++++ Records provided

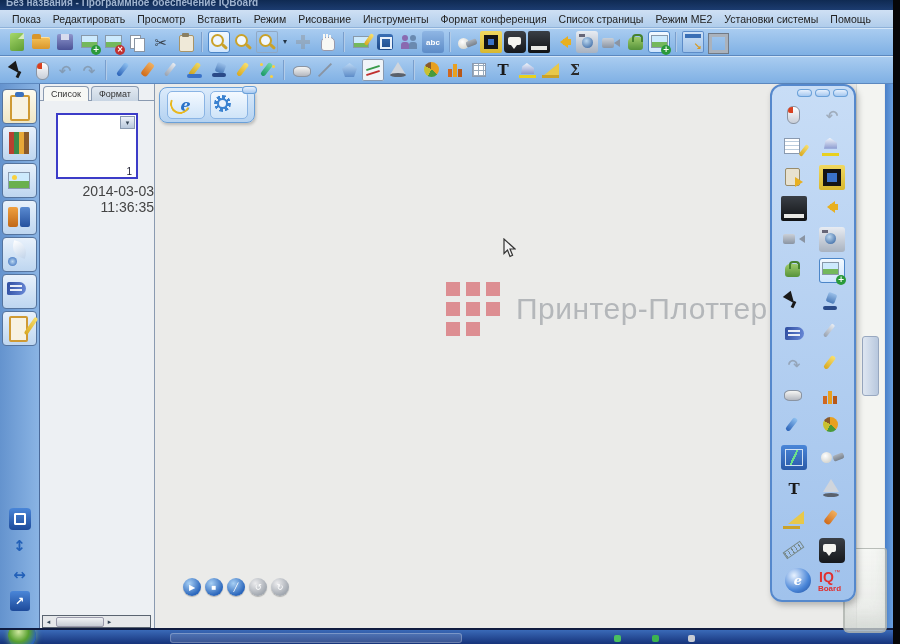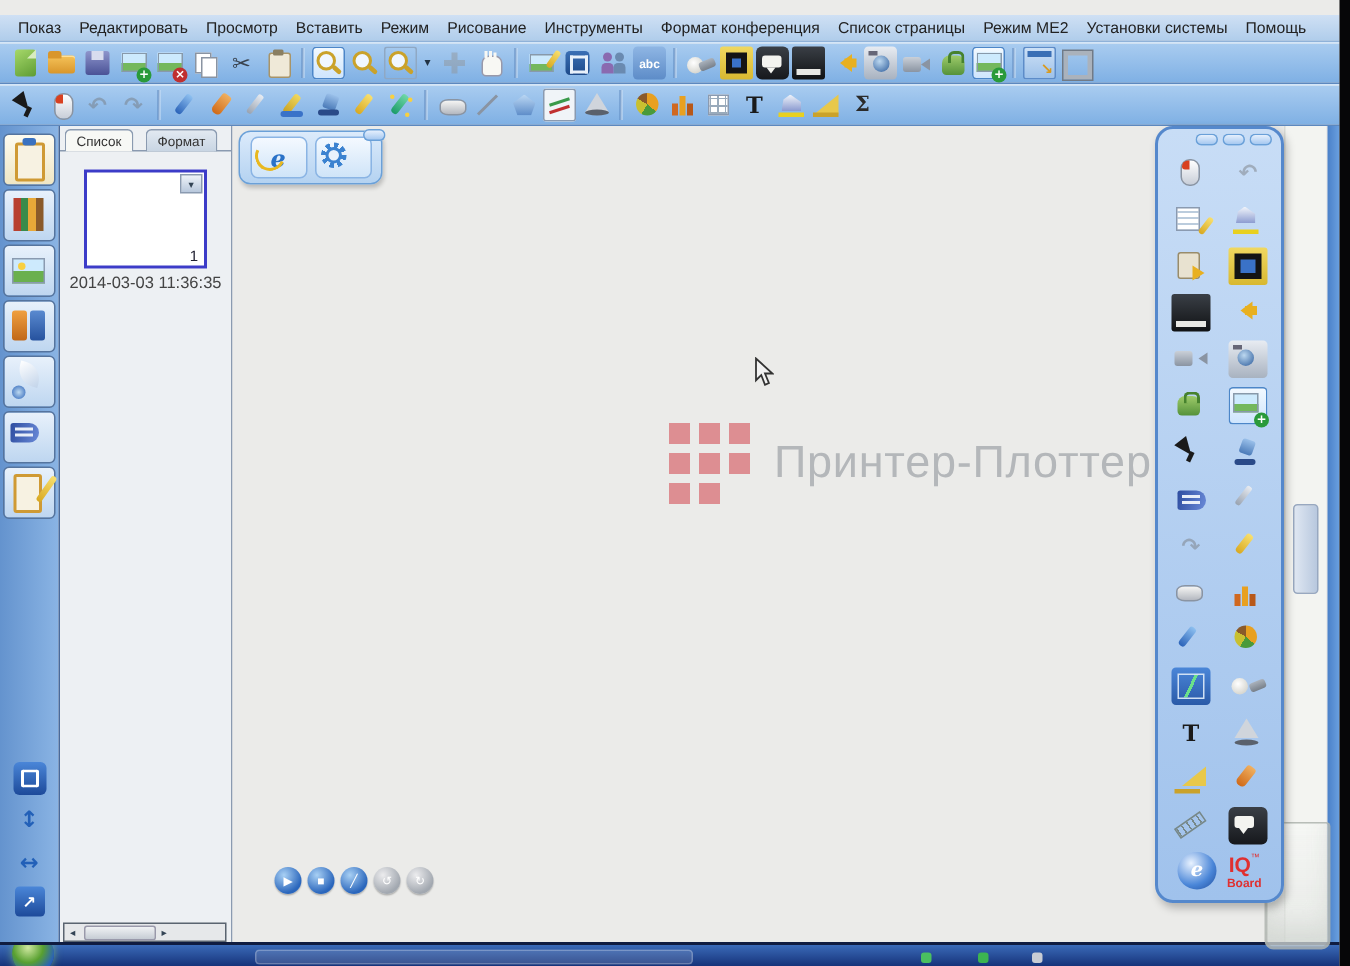--- a/index.html
+++ b/index.html
@@ -211,6 +211,9 @@
 
 <div class="screen">
 
+  <div class="titlebar">
+    <span>Без названия - Программное обеспечение IQBoard</span>
+  </div>
 
   <div class="menubar">
       <span class="menu-item">Показ</span>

++++++++

**Aim of the task:** The required output is the line containing "Программное обеспечение IQBoard</span>" through the last line of the records above, each copied exactly and nothing more.

**Written answer:**
+    <span>Без названия - Программное обеспечение IQBoard</span>
+  </div>
 
   <div class="menubar">
       <span class="menu-item">Показ</span>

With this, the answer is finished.